◆ Exercise passage ◆
Based on my own parents, I always viewed parenthood as primarily a position of authority. I always knew that I wanted children. Anyone who knows me will tell you that I am a bossy control freak. Naturally, motherhood would be a perfect fit. I imagined having a tribe of miniature Annas, who would share my balance of liberalism and Catholicism, love Motown, and have "Gone With the Wind" memorized by the age of five.
Boy, was I wrong.
There has never been a greater feeling, of loss of control, than in parenthood. It starts from the beginning. There is no planning in parenthood. My husband and I wanted to wait two years after getting married to have a baby. I saw a plus sign on a stick, five months after the wedding. During my first trimester, I wanted to eat a strict diet of fruits and vegetables, only to find out that everything except Taco Bell made me vomit. And then there's "The Birth Plan." To this day, Michael and I giggle every time we hear a first timer talk about her Birth Plan. Let me share with you my idea of a realistic Birth Plan:
1. Get drugs
2. Sleep and/or cry
3. Get more drugs
4. Get the baby out as quickly as possible
There was nothing to prepare me for how much labor hurts. If my husband would have even mentioned an Enya CD or a focal point, I would have kicked him in the face. I was thrilled when I found out that my second child would be a scheduled c-section. "Finally," I thought, "I can be in charge of my delivery." Then my water broke five weeks early. And the plans we had for pre-conception college funds for our kids??

◆ Dataset section ◆
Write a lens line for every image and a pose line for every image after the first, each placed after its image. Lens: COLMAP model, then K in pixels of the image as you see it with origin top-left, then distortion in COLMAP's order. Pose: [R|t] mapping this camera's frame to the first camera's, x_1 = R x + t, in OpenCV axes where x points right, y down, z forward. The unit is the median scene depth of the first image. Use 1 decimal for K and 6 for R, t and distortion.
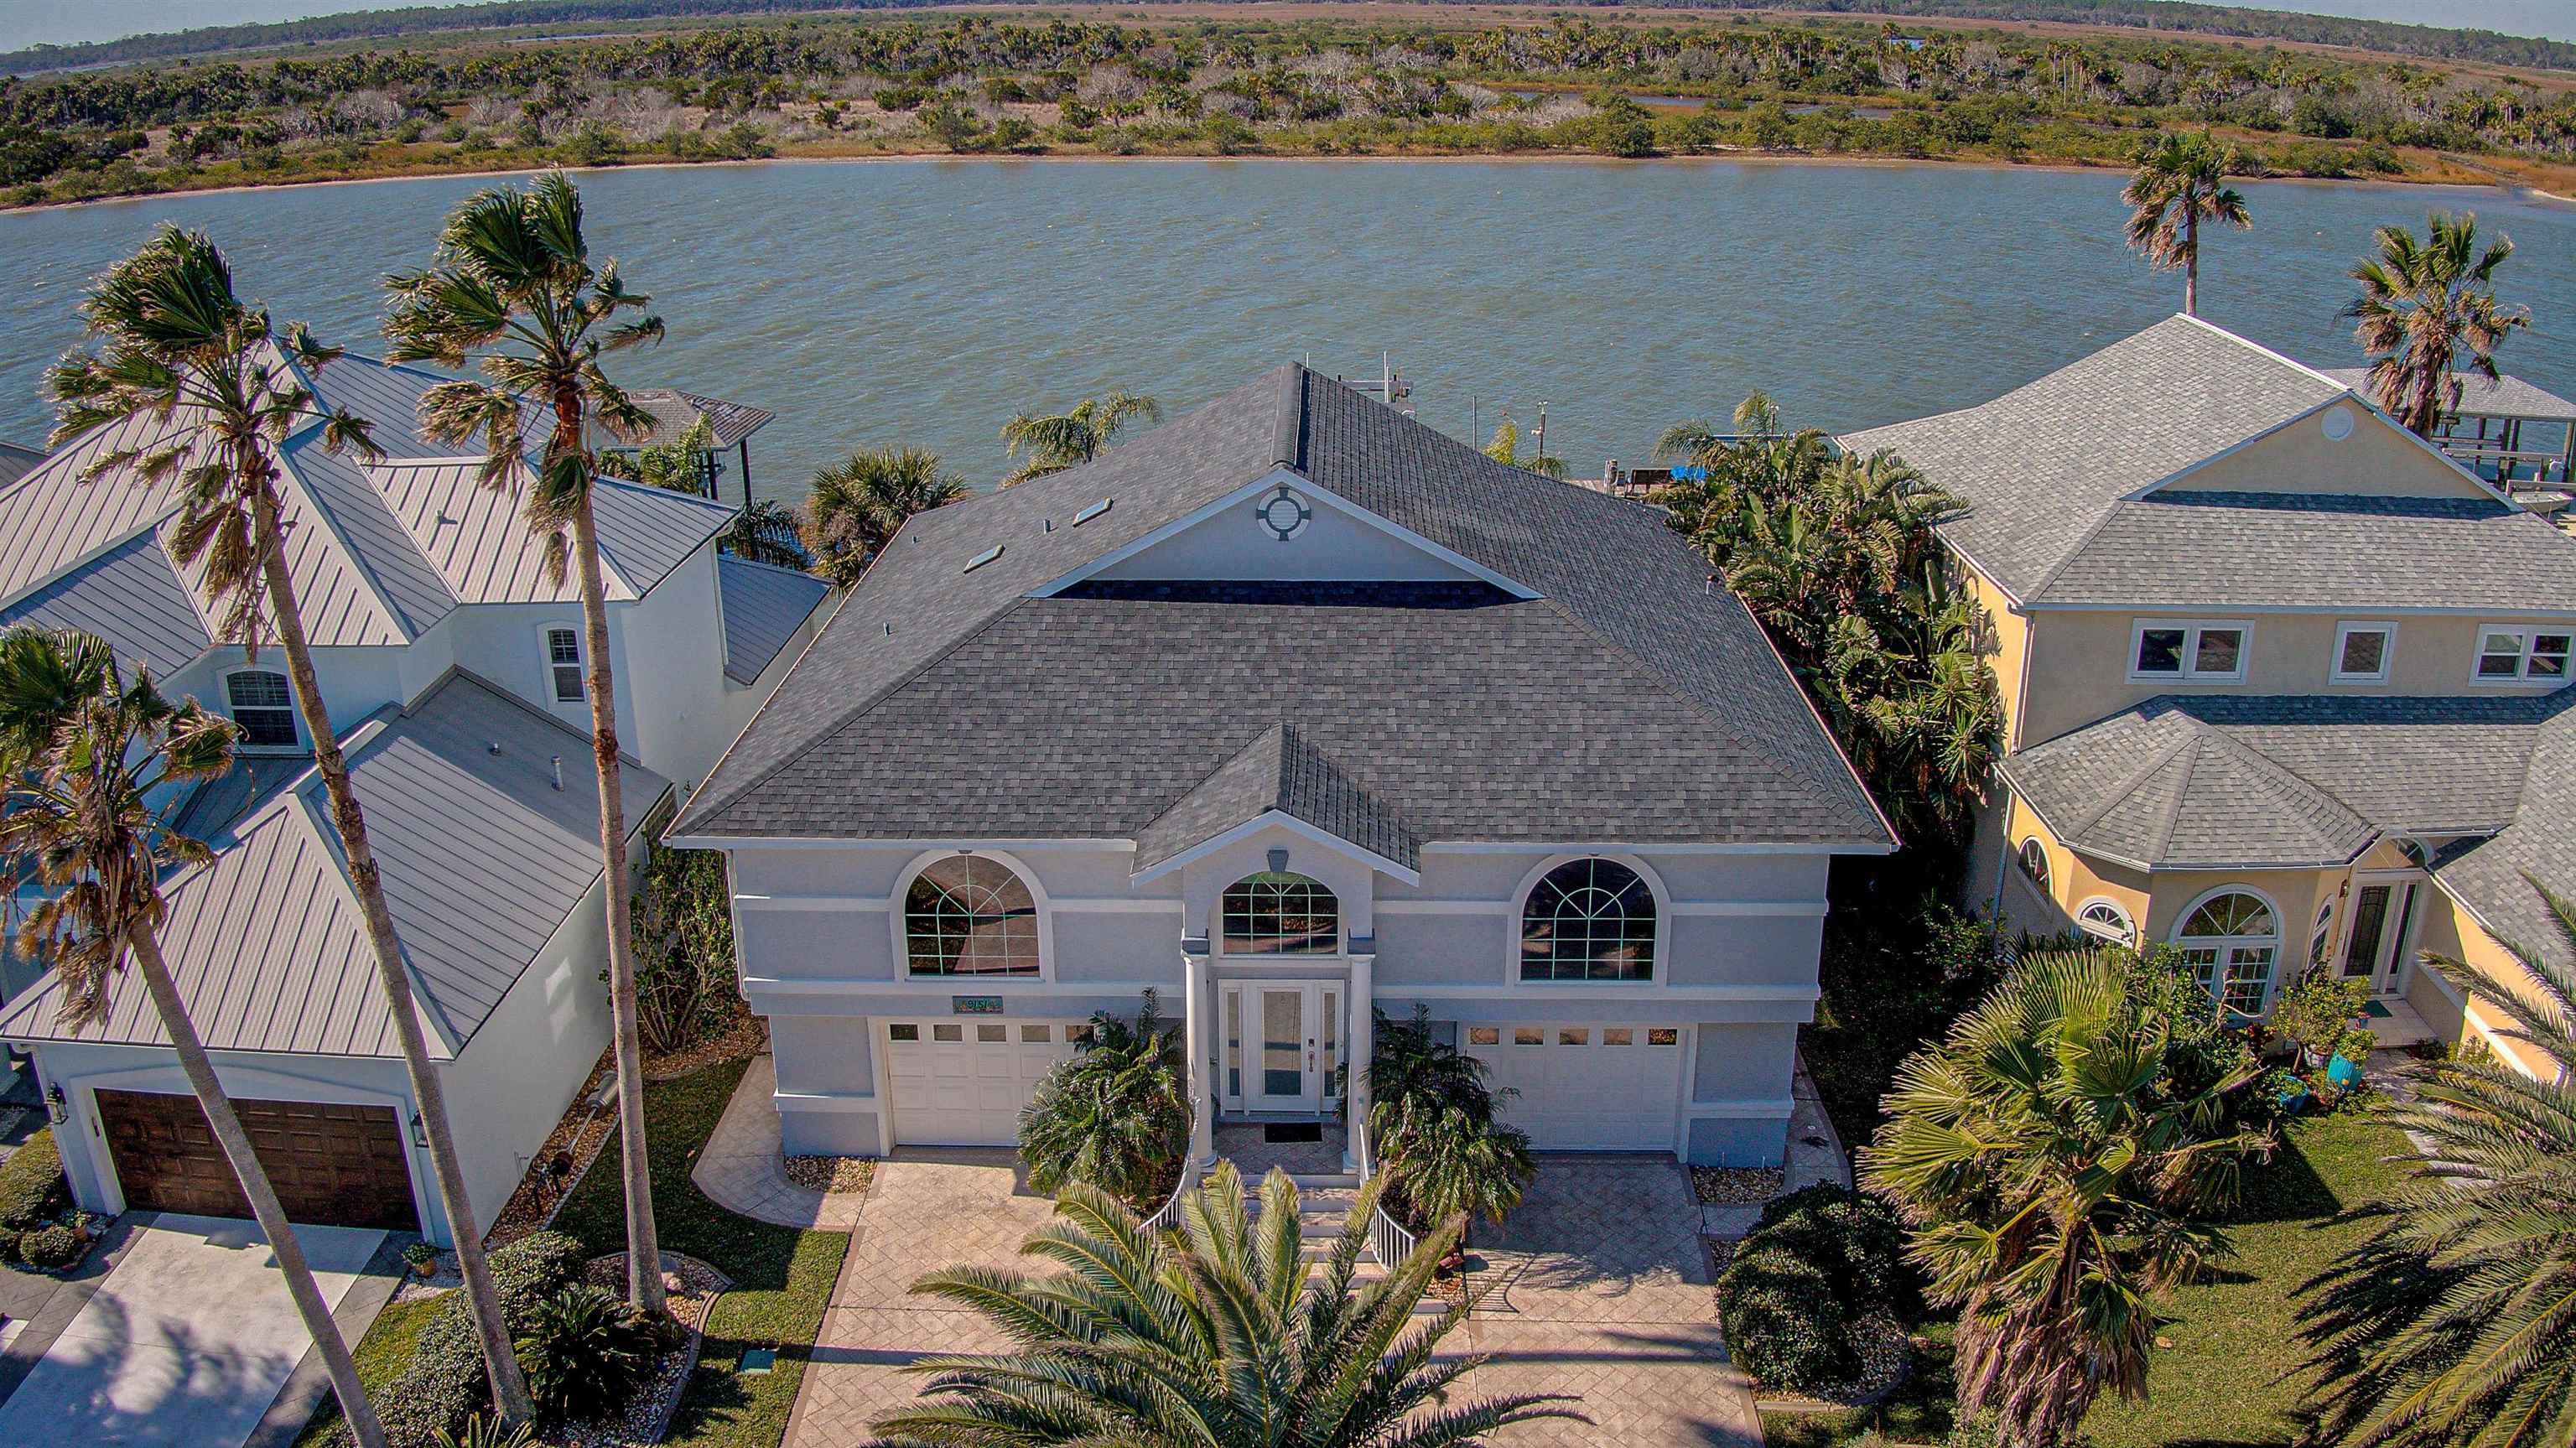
lens RADIAL K [[2019.3, 0, 1288.0], [0, 2019.3, 724.0], [0, 0, 1]] dist [-0.083921, -0.148834]
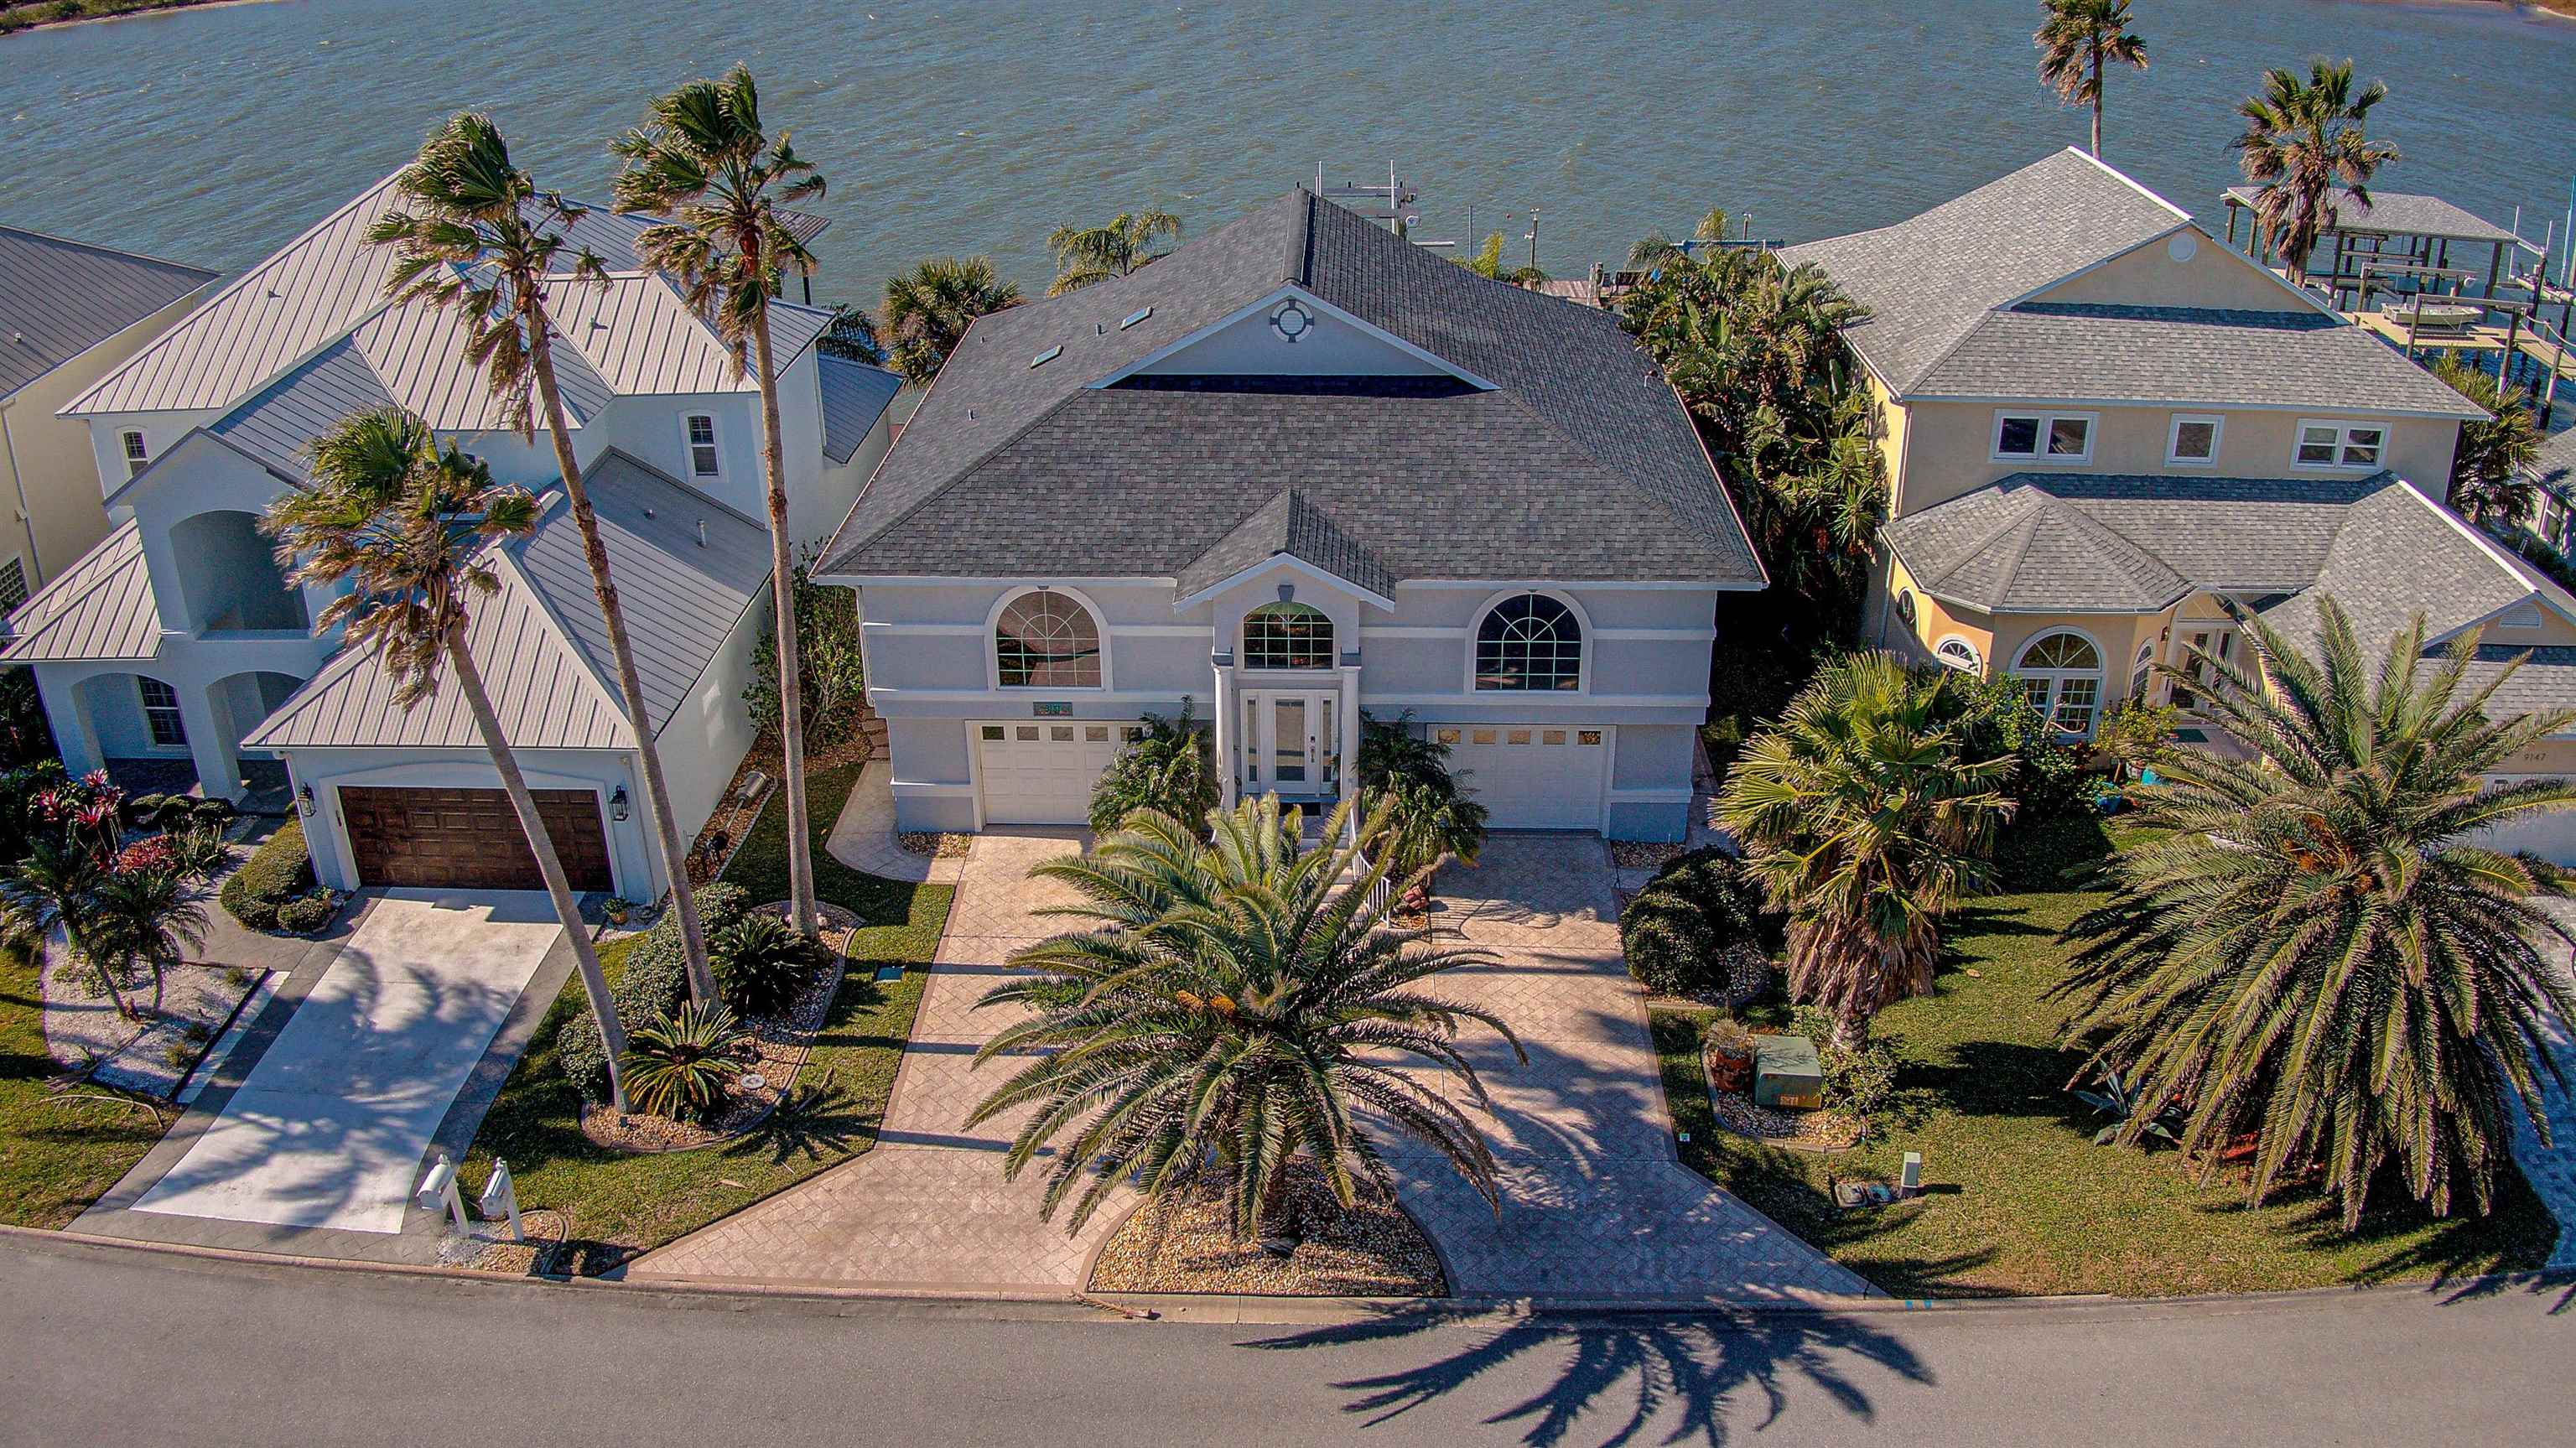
lens RADIAL K [[2013.8, 0, 1288.0], [0, 2013.8, 724.0], [0, 0, 1]] dist [-0.050836, -0.245994]
pose [[0.999951, 0.002426, -0.009589, 0.008154], [-0.001439, 0.994823, 0.101608, 0.018439], [0.009786, -0.101589, 0.994778, -0.275195]]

◆ What you need to do ◆
In the essay on parenthood, how long after the wedding did the writer see a plus sign on a stick?

◆ Reply ◆
Five months.